◆ **About this task**:
Every record listed below should be copied exactly.

◆ **Data shown**:

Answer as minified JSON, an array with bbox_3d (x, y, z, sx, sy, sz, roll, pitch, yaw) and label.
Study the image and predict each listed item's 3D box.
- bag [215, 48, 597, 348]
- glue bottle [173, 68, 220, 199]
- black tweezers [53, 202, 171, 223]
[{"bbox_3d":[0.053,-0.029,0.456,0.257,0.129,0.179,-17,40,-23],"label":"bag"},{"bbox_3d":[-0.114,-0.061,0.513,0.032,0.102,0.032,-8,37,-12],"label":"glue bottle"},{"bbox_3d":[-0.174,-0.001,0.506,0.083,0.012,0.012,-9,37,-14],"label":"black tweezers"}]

◆ **Response box**:
Answer as minified JSON, an array with bbox_3d (x, y, z, sx, sy, sz, roll, pitch, yaw) and label.
Study the image and predict each listed item's 3D box.
- bag [215, 48, 597, 348]
- glue bottle [173, 68, 220, 199]
- black tweezers [53, 202, 171, 223]
[{"bbox_3d":[0.053,-0.029,0.456,0.257,0.129,0.179,-17,40,-23],"label":"bag"},{"bbox_3d":[-0.114,-0.061,0.513,0.032,0.102,0.032,-8,37,-12],"label":"glue bottle"},{"bbox_3d":[-0.174,-0.001,0.506,0.083,0.012,0.012,-9,37,-14],"label":"black tweezers"}]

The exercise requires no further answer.